## About this task:
Find the word "style" below. Copy each line that has it.

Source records
%%
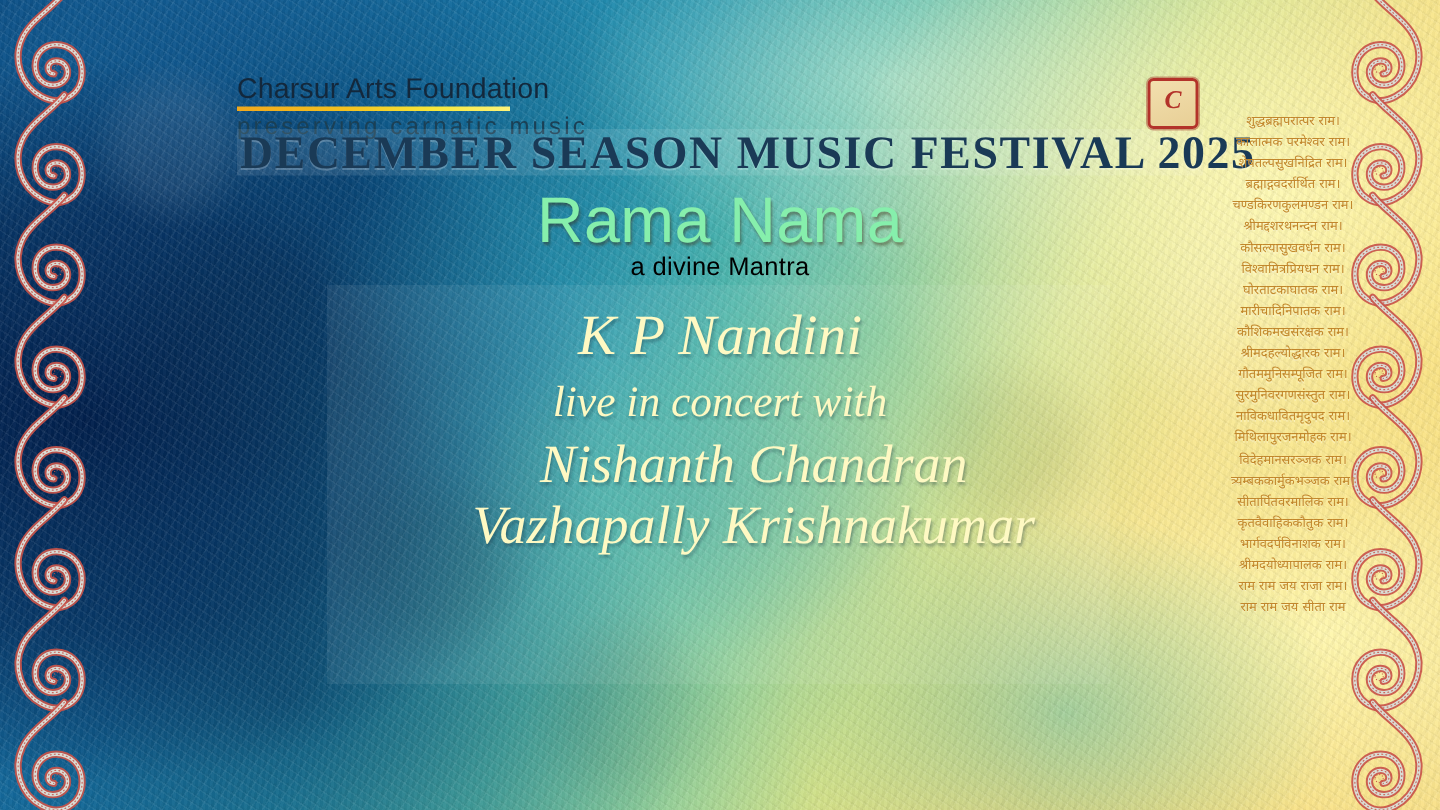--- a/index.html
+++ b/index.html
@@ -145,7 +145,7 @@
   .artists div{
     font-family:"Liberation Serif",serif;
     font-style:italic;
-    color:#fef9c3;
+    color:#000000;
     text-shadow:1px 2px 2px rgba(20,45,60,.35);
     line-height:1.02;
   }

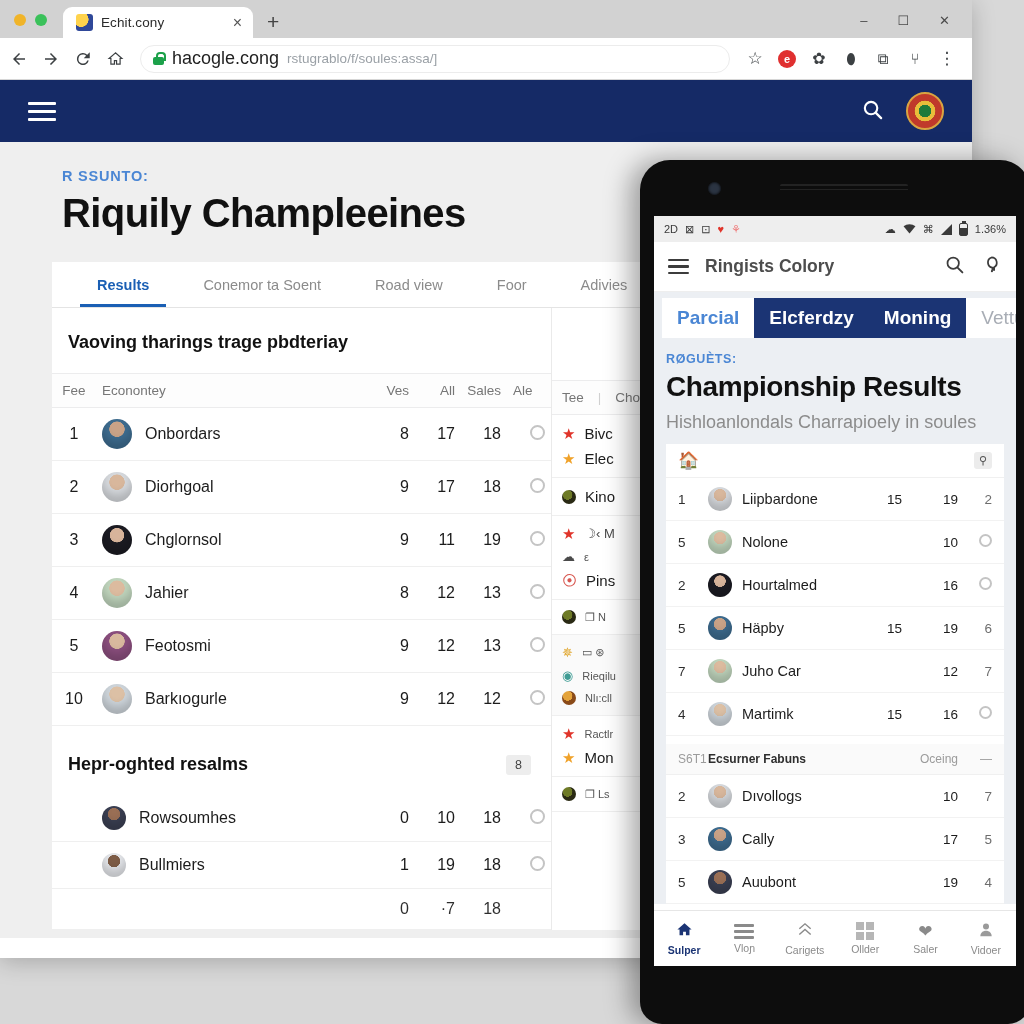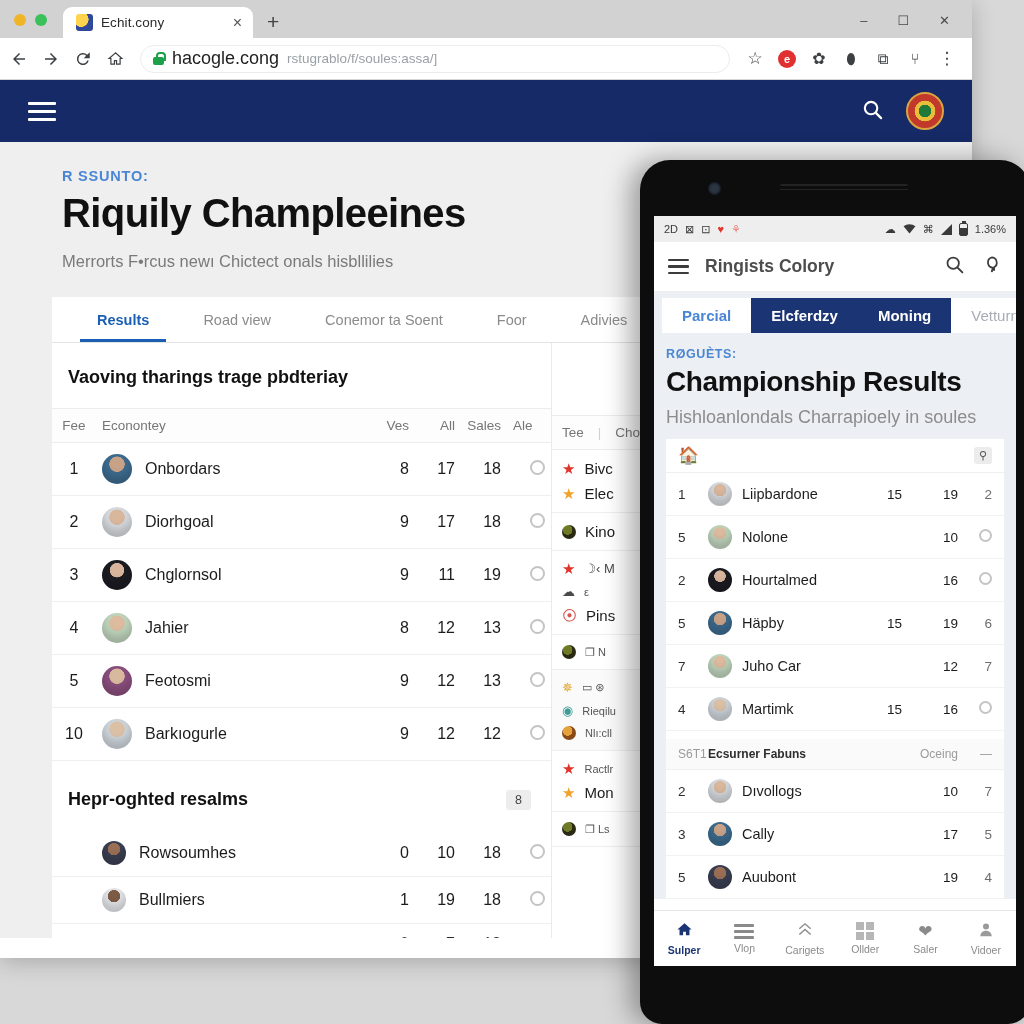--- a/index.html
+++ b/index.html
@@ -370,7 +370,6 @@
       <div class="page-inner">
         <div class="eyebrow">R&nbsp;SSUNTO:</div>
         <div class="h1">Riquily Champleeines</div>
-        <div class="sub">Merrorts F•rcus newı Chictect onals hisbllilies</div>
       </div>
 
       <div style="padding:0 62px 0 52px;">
%%
## Response box:
     font-style:italic;
       <div style="padding:0 62px 0 52px;">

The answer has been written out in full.